In the 15th century outdoor ball and stick games ( e.g. golf, croquet) evolved into indoor ball and stick games. Players used an item similar to a golf club called a mace. A mace was similar to a golf club with a long cylindrical body and a flat wide foot. It was used to shove the balls around on the table rather than striking a ball. Players however found difficulty when the balls were up against the rail cushion; they improvised and turned around the mace and used the tail end to strike the ball. The name cue actually comes from the French word "queue" meaning tail-end.
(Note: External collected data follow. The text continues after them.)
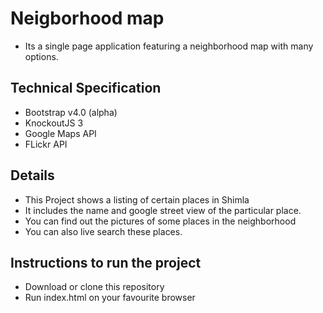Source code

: # Neigborhood map 
+ Its a single page application featuring a neighborhood map with many options.

## Technical Specification
+ Bootstrap v4.0 (alpha)
+ KnockoutJS 3
+ Google Maps API
+ FLickr API

## Details
+ This Project shows a listing of certain places in Shimla
+ It includes the name and google street view of the particular place.
+ You can find out the pictures of some places in the neighborhood
+ You can also live search these places.

## Instructions to run the project
+ Download or clone this repository
+ Run index.html on your favourite browser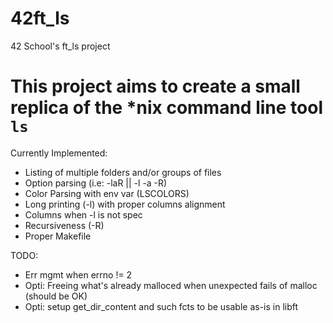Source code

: # 42ft_ls
42 School's ft_ls project

# This project aims to create a small replica of the \*nix command line tool `ls`

Currently Implemented:

- Listing of multiple folders and/or groups of files
- Option parsing (i.e: -laR || -l -a -R)
- Color Parsing with env var (LSCOLORS)
- Long printing (-l) with proper columns alignment
- Columns when -l is not spec
- Recursiveness (-R)
- Proper Makefile

TODO:

- Err mgmt when errno != 2
- Opti: Freeing what's already malloced when unexpected fails of malloc (should be OK)
- Opti: setup get_dir_content and such fcts to be usable as-is in libft
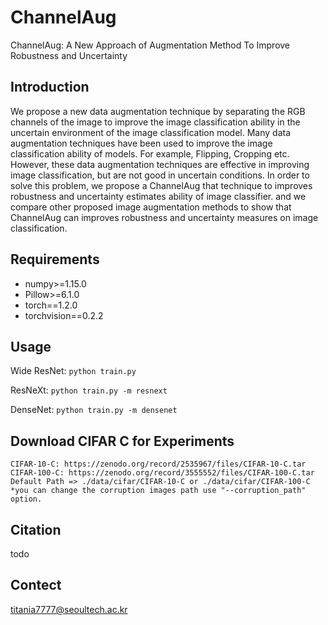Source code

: # ChannelAug
ChannelAug: A New Approach of Augmentation Method To Improve Robustness and Uncertainty

## Introduction
We propose a new data augmentation technique by separating the RGB channels of the image to improve the image classification ability in the uncertain environment of the image classification model. Many data augmentation techniques have been used to improve the image classification ability of models. For example, Flipping, Cropping etc. However, these data augmentation techniques are effective in improving image classification, but are not good in uncertain conditions. In order to solve this problem, we propose a ChannelAug that technique to improves robustness and uncertainty estimates ability of image classifier. and we compare other proposed image augmentation methods to show that ChannelAug can improves robustness and uncertainty measures on image classification.

## Requirements

*   numpy>=1.15.0
*   Pillow>=6.1.0
*   torch==1.2.0
*   torchvision==0.2.2

## Usage

Wide ResNet: `python train.py`

ResNeXt: `python train.py -m resnext`

DenseNet: `python train.py -m densenet`

## Download CIFAR C for Experiments

    CIFAR-10-C: https://zenodo.org/record/2535967/files/CIFAR-10-C.tar
    CIFAR-100-C: https://zenodo.org/record/3555552/files/CIFAR-100-C.tar
    Default Path => ./data/cifar/CIFAR-10-C or ./data/cifar/CIFAR-100-C
    *you can change the corruption images path use "--corruption_path" option.

## Citation

todo

## Contect

titania7777@seoultech.ac.kr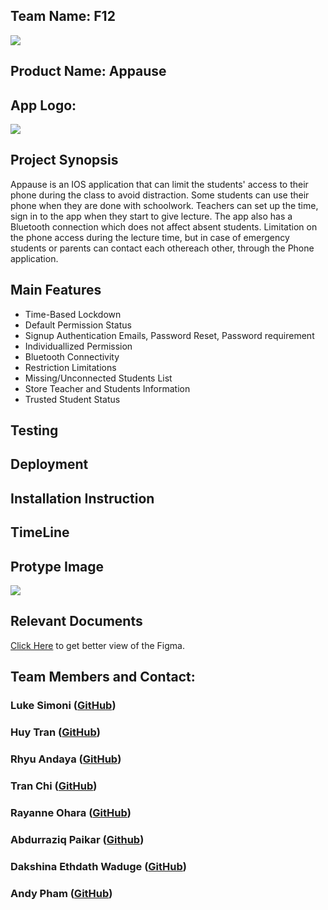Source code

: <h2>Team Name: F12</h2>
<img src="https://github.com/WiiTran/Appause-F12Team/assets/157750304/7bda7850-b68d-49b9-afeb-d9295e9300d1">
<h2>Product Name: Appause</h2>
<h2>App Logo:</h2>
<img src="https://github.com/WiiTran/Appause-F12Team/assets/157750304/8c5ee0bd-9deb-44d2-8be8-2c7513888988">
<h2>Project Synopsis </h2>
<p>Appause is an IOS application that can limit the students' access to their phone during the class to avoid distraction. Some students can use their phone when they are done with schoolwork. Teachers can set up the time, sign in to the app when they start to give lecture. The app also has a Bluetooth connection which does not affect absent students. Limitation on the phone access during the lecture time, but in case of emergency students or parents can contact each othereach other, through the Phone application. </p>

<h2>Main Features</h2>
  <ul>
    <li>Time-Based Lockdown</li>
    <li>Default Permission Status</li>
    <li>Signup Authentication Emails, Password Reset, Password requirement</li>
    <li>Individuallized Permission</li>
    <li>Bluetooth Connectivity</li>
    <li>Restriction Limitations </li>
    <li>Missing/Unconnected Students List</li>
    <li>Store Teacher and Students Information</li>
    <li>Trusted Student Status</li>
  </ul>

<h2>Testing</h2>
<!-- Next semester -->
<h2>Deployment</h2>
<!-- Next Semester-->
<h2>Installation Instruction</h2>
<!-- Next Semester -->
<h2>TimeLine</h2>
<h2>Protype Image</h2>
  <img src="https://github.com/WiiTran/Appause_TeamF12/blob/main/Appause_Figma.png">
  

<h2>Relevant Documents</h2>
  </p><a href="https://www.figma.com/file/58eXXgO5sQRfMzSKdFACq2/appause-figjam?type=whiteboard&node-id=0-1"> Click Here</a> to get better view of the Figma. </p>

<h2>Team Members and Contact:</h2> 
<h3>Luke Simoni (<a href="https://github.com/Lsimoni1">GitHub</a>)</</h3>
<h3>Huy Tran (<a href="https://github.com/WiiTran">GitHub</a>)</h3>
<h3>Rhyu Andaya (<a href="https://github.com/RhyuAndaya">GitHub</a>)</h3>
<h3>Tran Chi (<a href="https://github.com/Tracychi93">GitHub</a>)</h3>
<h3>Rayanne Ohara  (<a href="https://github.com/TotoBroo">GitHub</a>)</</h3>
<h3>Abdurraziq Paikar (<a href="https://github.com/Abdurraziqp">Github</a>)</h3>
<h3>Dakshina Ethdath Waduge (<a href="https://github.com/Dash-007">GitHub</a>)</h3>
<h3>Andy Pham (<a href="https://github.com/ap2024">GitHub</a>)</h3><br/><br/>
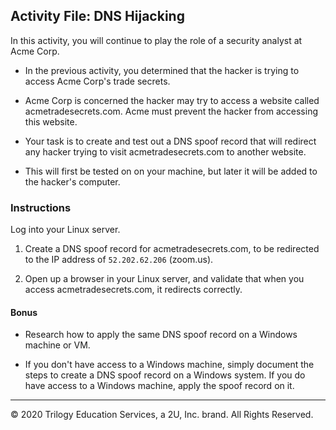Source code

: ## Activity File: DNS Hijacking

In this activity, you will continue to play the role of a security analyst at Acme Corp.

- In the previous activity, you determined that the hacker is trying to access Acme Corp's trade secrets.

- Acme Corp is concerned the hacker may try to access a website called acmetradesecrets.com. Acme must prevent the hacker from accessing this website.

- Your task is to create and test out a DNS spoof record that will redirect any hacker trying to visit acmetradesecrets.com to another website.

- This will first be tested on on your machine, but later it will be added to the hacker's computer.

### Instructions

Log into your Linux server.

1. Create a DNS spoof record for acmetradesecrets.com, to be redirected to the IP address of `52.202.62.206` (zoom.us). 

2. Open up a browser in your Linux server, and validate that when you access acmetradesecrets.com, it redirects correctly.

#### Bonus

- Research how to apply the same DNS spoof record on a Windows machine or VM.

- If you don't have access to a Windows machine, simply document the steps to create a DNS spoof record on a Windows system. If you do have access to a Windows machine, apply the spoof record on it.   

---
© 2020 Trilogy Education Services, a 2U, Inc. brand. All Rights Reserved.
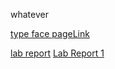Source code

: whatever

[type face pageLink](https://aaroncc914.github.io/cse15l-lab-reports/format_experiment.html)

[lab report](https://aaroncc914.github.io/cse15l-lab-reports/lab-report-1-week-2.html)
[Lab Report 1](lab-report-1-week-2.md)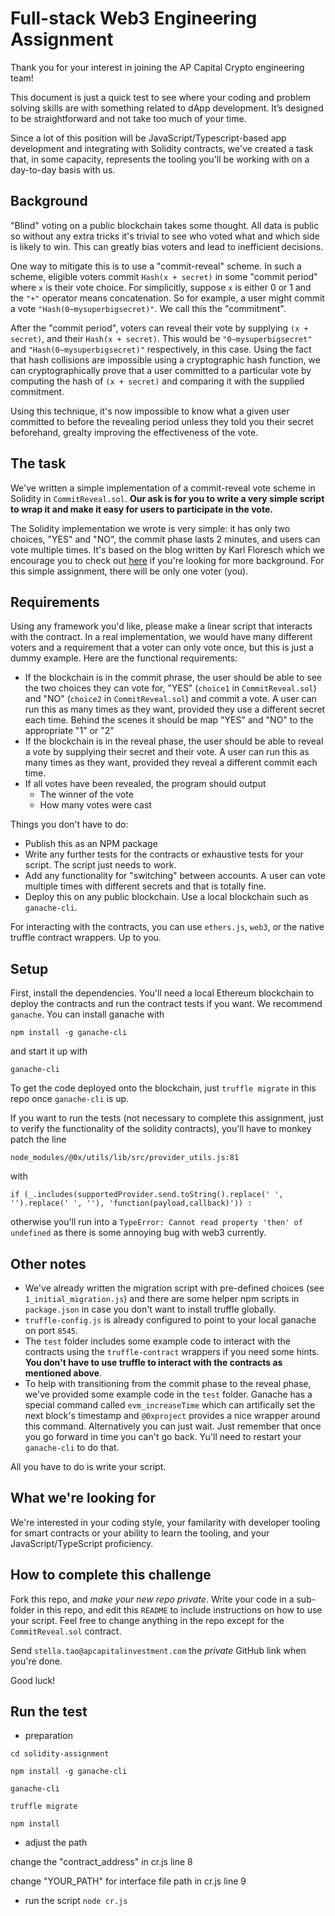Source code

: # Full-stack Web3 Engineering Assignment

Thank you for your interest in joining the AP Capital Crypto engineering team!

This document is just a quick test to see where your coding and problem solving skills are with something related to dApp development. It’s designed to be straightforward and not take too much of your time.

Since a lot of this position will be JavaScript/Typescript-based app development and integrating with Solidity contracts, we've created a task that, in some capacity, represents the tooling you'll be working with on a day-to-day basis with us.

## Background

"Blind" voting on a public blockchain takes some thought. All data is public so without any extra tricks it's trivial to see who voted what and which side is likely to win. This can greatly bias voters and lead to inefficient decisions.

One way to mitigate this is to use a "commit-reveal" scheme. In such a scheme, eligible voters commit `Hash(x + secret)` in some "commit period" where `x` is their vote choice. For simplicitly, suppose `x` is either 0 or 1 and the `"+"` operator means concatenation. So for example, a user might commit a vote `"Hash(0~mysuperbigsecret)"`. We call this the "commitment".

After the "commit period", voters can reveal their vote by supplying `(x + secret)`, and their `Hash(x + secret)`. This would be `"0~mysuperbigsecret"` and `"Hash(0~mysuperbigsecret)"` respectively, in this case. Using the fact that hash collisions are impossible using a cryptographic hash function, we can cryptographically prove that a user committed to a particular vote by computing the hash of `(x + secret)` and comparing it with the supplied commitment.

Using this technique, it's now impossible to know what a given user committed to before the revealing period unless they told you their secret beforehand, grealty improving the effectiveness of the vote.

## The task

We've written a simple implementation of a commit-reveal vote scheme in Solidity in `CommitReveal.sol`. **Our ask is for you to write a very simple script to wrap it and make it easy for users to participate in the vote.**

The Solidity implementation we wrote is very simple: it has only two choices, "YES" and "NO", the commit phase lasts 2 minutes, and users can vote multiple times. It's based on the blog written by Karl Floresch which we encourage you to check out [here](https://karl.tech/learning-solidity-part-2-voting/) if you're looking for more background. For this simple assignment, there will be only one voter (you).

## Requirements

Using any framework you'd like, please make a linear script that interacts with the contract. In a real implementation, we would have many different voters and a requirement that a voter can only vote once, but this is just a dummy example. Here are the functional requirements:

- If the blockchain is in the commit phrase, the user should be able to see the two choices they can vote for, "YES" (`choice1` in `CommitReveal.sol`) and "NO" (`choice2` in `CommitReveal.sol`) and commit a vote. A user can run this as many times as they want, provided they use a different secret each time. Behind the scenes it should be map "YES" and "NO" to the appropriate "1" or "2"
- If the blockchain is in the reveal phase, the user should be able to reveal a vote by supplying their secret and their vote. A user can run this as many times as they want, provided they reveal a different commit each time.
- If all votes have been revealed, the program should output
  - The winner of the vote
  - How many votes were cast

Things you don't have to do:

- Publish this as an NPM package
- Write any further tests for the contracts or exhaustive tests for your script. The script just needs to work.
- Add any functionality for "switching" between accounts. A user can vote multiple times with different secrets and that is totally fine.
- Deploy this on any public blockchain. Use a local blockchain such as `ganache-cli`.

For interacting with the contracts, you can use `ethers.js`, `web3`, or the native truffle contract wrappers. Up to you.

## Setup

First, install the dependencies. You'll need a local Ethereum blockchain to deploy the contracts and run the contract tests if you want. We recommend `ganache`. You can install ganache with

`npm install -g ganache-cli`

and start it up with

`ganache-cli`

To get the code deployed onto the blockchain, just `truffle migrate` in this repo once `ganache-cli` is up.

If you want to run the tests (not necessary to complete this assignment, just to verify the functionality of the solidity contracts), you'll have to monkey patch the line

`node_modules/@0x/utils/lib/src/provider_utils.js:81`

with

`if (_.includes(supportedProvider.send.toString().replace(' ', '').replace(' ', ''), 'function(payload,callback)')) :`

otherwise you'll run into a `TypeError: Cannot read property 'then' of undefined` as there is some annoying bug with web3 currently.

## Other notes

- We've already written the migration script with pre-defined choices (see `1_initial_migration.js`) and there are some helper npm scripts in `package.json` in case you don't want to install truffle globally.
- `truffle-config.js` is already configured to point to your local ganache on port `8545`.
- The `test` folder includes some example code to interact with the contracts using the `truffle-contract` wrappers if you need some hints. **You don't have to use truffle to interact with the contracts as mentioned above**.
- To help with transitioning from the commit phase to the reveal phase, we've provided some example code in the `test` folder. Ganache has a special command called `evm_increaseTime` which can artifically set the next block's timestamp and `@0xproject` provides a nice wrapper around this command. Alternatively you can just wait. Just remember that once you go forward in time you can't go back. Yu'll need to restart your `ganache-cli` to do that.

All you have to do is write your script.

## What we're looking for

We're interested in your coding style, your familarity with developer tooling for smart contracts or your ability to learn the tooling, and your JavaScript/TypeScript proficiency.

## How to complete this challenge

Fork this repo, and _make your new repo private_. Write your code in a sub-folder in this repo, and edit this `README` to include instructions on how to use your script. Feel free to change anything in the repo except for the `CommitReveal.sol` contract.

Send `stella.tao@apcapitalinvestment.com` the _private_ GitHub link when you're done.

Good luck!

## Run the test
- preparation

`cd solidity-assignment`

`npm install -g ganache-cli`

`ganache-cli`

`truffle migrate`

`npm install`

- adjust the path

change the "contract_address" in cr.js line 8

change "YOUR_PATH" for interface file path in cr.js line 9


- run the script
`node cr.js`
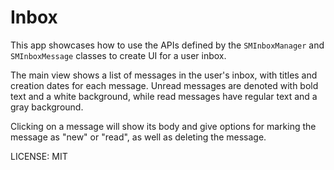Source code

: Inbox
=====

This app showcases how to use the APIs defined by the `SMInboxManager` and `SMInboxMessage` classes to create UI for a user inbox.

The main view shows a list of messages in the user's inbox, with titles and creation dates for each message. Unread messages are denoted with bold text and a white background, while read messages have regular text and a gray background.

Clicking on a message will show its body and give options for marking the message as "new" or "read", as well as deleting the message.


LICENSE: MIT
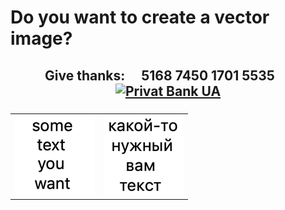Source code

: # <p id="UP">Do you want to create a vector image?</p>

> 

## <p align="center">Give thanks:&ensp;&ensp; 5168 7450 1701 5535 &ensp;&ensp;<a href="https://en.privatbank.ua/all-ways-to-receive-send-an-international-transfer"><img src="https://upload.wikimedia.org/wikipedia/uk/f/ff/%D0%9B%D0%BE%D0%B3%D0%BE%D1%82%D0%B8%D0%BF_%D0%9F%D1%80%D0%B8%D0%B2%D0%B0%D1%8224.png" width = "25" alt="Privat Bank UA"> </a></p>

### 

<table style="padding: 0px">
<tr>
<td><img src="https://github.com/syroiezhin/raster2vector/blob/main/image/eng.png" alt="eng" width="128" height="128"></td>
<td><img src="https://github.com/syroiezhin/raster2vector/blob/main/image/rus.png" alt="rus" width="128" height="128"></td>
</tr>
</table>
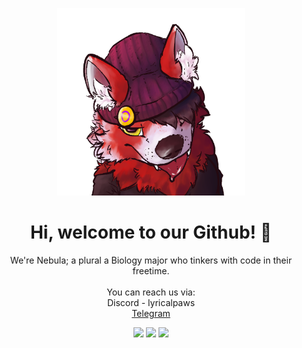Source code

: <!--
- 🔭 I’m currently working on ...
- 🌱 I’m currently learning ...
- 👯 I’m looking to collaborate on ...
- 🤔 I’m looking for help with ...
- 💬 Ask me about ...
- 📫 How to reach me: ...
- 😄 Pronouns: ...
- ⚡ Fun fact: ...
-->
<p align="center">
  <img src="Nebula_Miko_bgless.png" width="300" height="300">
</p>
<h1 align="center">Hi, welcome to our Github! 👋</h1>
<p align="center">
	We're Nebula; a plural a Biology major who tinkers with code in their freetime.<br>
	<br>
	You can reach us via:<br>
 	Discord - lyricalpaws<br>
 	<a href="https://t.me/lyricalpaws">Telegram</a>

<p align="center">
	<img src="https://forthebadge.com/images/badges/built-with-science.png">
	<img src="https://forthebadge.com/images/badges/it-works-dont-know-how.png">
	<img src="https://forthebadge.com/images/badges/contains-tasty-spaghetti-code.png">
</p>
By 1800, the cue was being used by only "skilled players". Novice players were required to still use the mace because the skilled players felt that the novices would miscue and inadvertently damage the cloth.

Types: There are many types of cues; the one piece cue, the shorty cue, the two piece cue, the three-piece cue and even a four piece cue. The one piece cue is generally found in pool halls. The one piece cue is a straight cue made of a continuous piece of tapered wood. They can range in size from 36"-60", however there is a cue called a "shorty cue". A shorty cue is a one piece stick that is 36"-52" in length and used on tables where there is not enough stroking distance to use a 57" cue. Two and three-piece cues break down into two or three pieces. A four piece cue is usually a "jump cue" or "break cue". Cue sticks can also be differentiated by game such as; Pool, Carom and Snooker.

Parts: Typically there six parts to a cue stick.

Shaft- The cue stick as a whole can be referred to as the shaft. All sticks are tapered at the end. They can be either pro tapered or European tapered.

Tip-Tips can be either slip-on, screwed on or glued on.The can range in hardness from very soft to very hard. Softer tips will wear out quicker than hard tips, but will hold chalk better than the hard ones.

Ferrule- Is found at the end of the shaft. It is primarily used to hold the tip in place and to prevent the shaft from splitting.

Joint-In two piece cues the joint is where the two pieces attach.

Butt- The butt of the stick is where the majority of the weight is located. They can weigh anywhere from 16oz-22oz.

Bumper-The rubber end of the stick. The bumper protects the butt from damage.

Materials: Most cues are made from hard rock maple wood. However, you will find that most snooker cues are made of ash wood.

Famous cue makers include: Balabuska, Lucasi, Meucci, Joss, Jacoby, and Dufferin to name a few.